それ以外にもアトモスは機械工作を教え、ロゴスは秘奥義の呪文を説き、アペルは念動力の操り方を指南しておりました。
しかしそれは自分達の理想を押し付けているということに気づく者は、誰もいませんでした。それでもアルシアは学ぶことがとても楽しく、笑顔を見せると三人はとても喜びました。

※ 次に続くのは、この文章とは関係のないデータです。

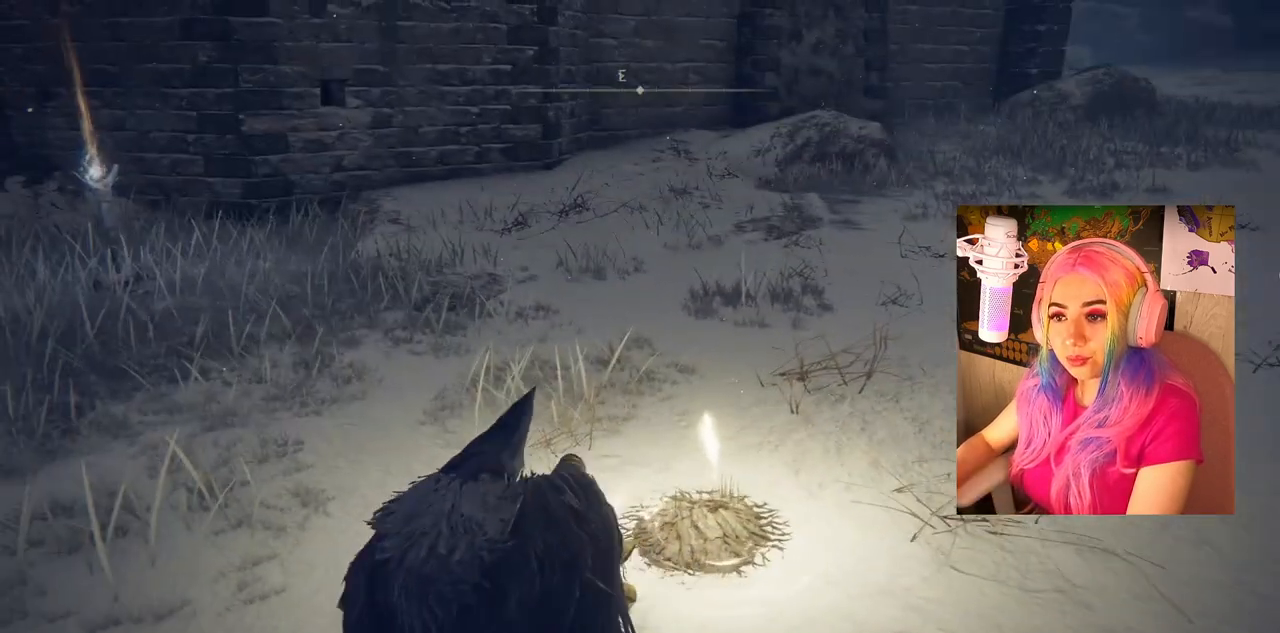
{"buttons": [], "left_stick": "left", "right_stick": "center", "events": [[33, "CIRCLE", "up"], [183, "right_stick", "left"], [367, "right_stick", "center"]]}
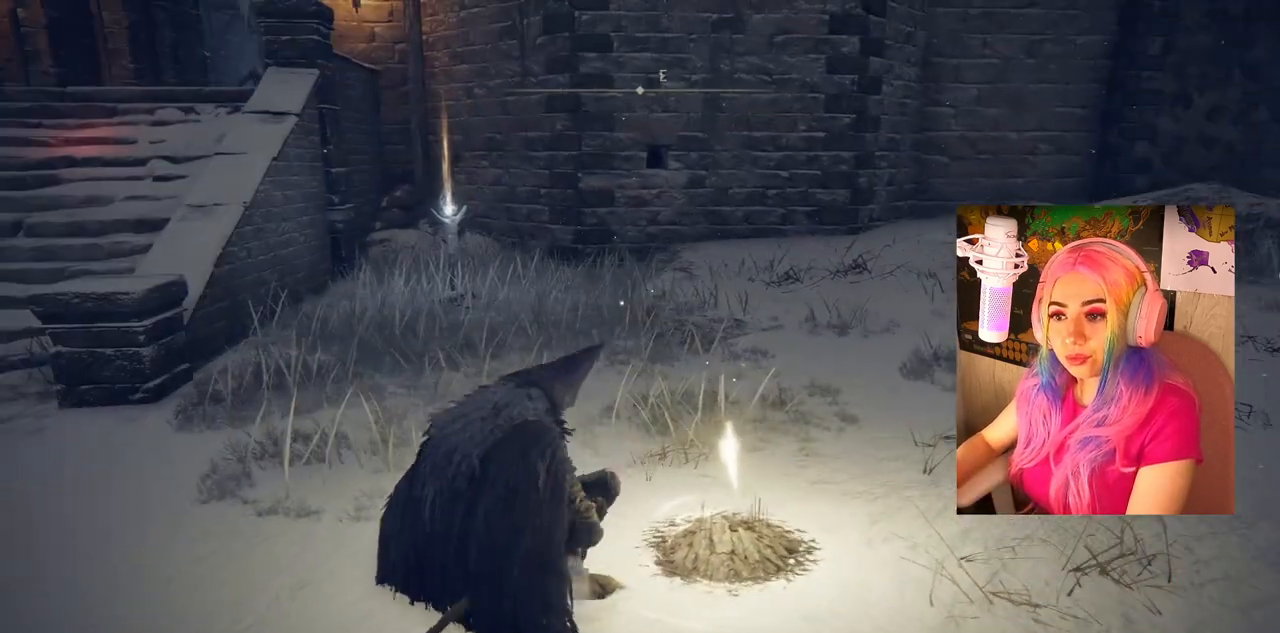
{"buttons": ["CIRCLE"], "left_stick": "left", "right_stick": "center", "events": [[33, "CIRCLE", "down"]]}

ある朝、アルシアはネジ回しの使い方を丁寧に教えてくれるアトモスに問いかけました。
「アトモスさん、あなたはなぜ私にそんなに優しいのですか?」
アトモスは、しばらく考え込むと意を決したように言葉を発しました。
「それはだな、お前が手塩にかけて育てた子供みたいなものだからだ」
「アトモスさんは、私のお父さんみたいですね」
アルシアがクスクスと笑うと、アトモスは顔を赤らめ彼女の両手を強く握りました。
「ああそうだ、君は私の大切な娘だ」
ある昼、アルシアは呪文と文字の書き方を丁寧に教えてくれるロゴスに問いかけました。
「ロゴスさん、あなたはなぜそんなに私に真剣に教えてくれるのですか?」
ロゴスは髭を撫でながら、答えました。
「それはな、お主に自分の魔法を引き継いでほしいからだ」
「ロゴスさんは、私のお師匠さんみたいですね」
「ああそうだ、君は私の大切な跡取りだ」
ある夜、アルシアは気功武術を手取り足取り指南してくれるアペルに問いかけました。
「アペルさん、あなたはなぜ私にそんなに親切なのですか?」
アペルは呼吸を整えると、語り始めました。
「それはね、君が美しいからだよ。傷つかないように、自分の身を守ってほしいから」
「アペルさんは私のお兄さんみたいですね」
「ああそうとも、君は私の大切な宝物だ」
いつしか三人は、自分の家族のような親近感をアルシアに抱くようになっていました。